#### What you have to do
Gather each line in the entries that includes the string "equation".

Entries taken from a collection
■ ■ ■ ■

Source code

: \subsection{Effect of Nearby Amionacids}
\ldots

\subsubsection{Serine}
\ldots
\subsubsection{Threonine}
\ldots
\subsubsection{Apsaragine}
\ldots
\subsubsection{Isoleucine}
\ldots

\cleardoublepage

■ ■ ■ ■

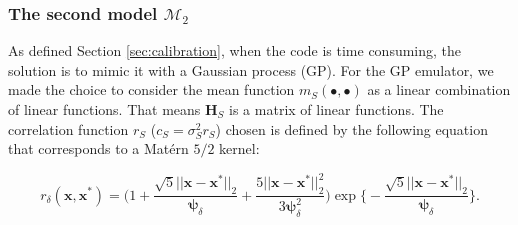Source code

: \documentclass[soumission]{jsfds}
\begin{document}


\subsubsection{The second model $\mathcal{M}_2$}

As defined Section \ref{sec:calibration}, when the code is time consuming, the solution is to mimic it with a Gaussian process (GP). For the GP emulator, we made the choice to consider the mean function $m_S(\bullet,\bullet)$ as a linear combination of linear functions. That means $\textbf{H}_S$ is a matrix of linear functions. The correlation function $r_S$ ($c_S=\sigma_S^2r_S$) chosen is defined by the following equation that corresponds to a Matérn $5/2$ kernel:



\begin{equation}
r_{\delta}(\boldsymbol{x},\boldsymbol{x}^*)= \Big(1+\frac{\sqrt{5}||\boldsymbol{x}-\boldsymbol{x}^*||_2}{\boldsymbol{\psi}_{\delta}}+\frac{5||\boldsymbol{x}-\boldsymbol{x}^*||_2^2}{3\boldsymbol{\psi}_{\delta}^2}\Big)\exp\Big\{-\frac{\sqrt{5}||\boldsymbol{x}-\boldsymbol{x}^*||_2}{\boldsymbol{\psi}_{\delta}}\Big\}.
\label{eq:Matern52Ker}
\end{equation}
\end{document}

■ ■ ■ ■

#### Answer section
As defined Section \ref{sec:calibration}, when the code is time consuming, the solution is to mimic it with a Gaussian process (GP). For the GP emulator, we made the choice to consider the mean function $m_S(\bullet,\bullet)$ as a linear combination of linear functions. That means $\textbf{H}_S$ is a matrix of linear functions. The correlation function $r_S$ ($c_S=\sigma_S^2r_S$) chosen is defined by the following equation that corresponds to a Matérn $5/2$ kernel:
\begin{equation}
\end{equation}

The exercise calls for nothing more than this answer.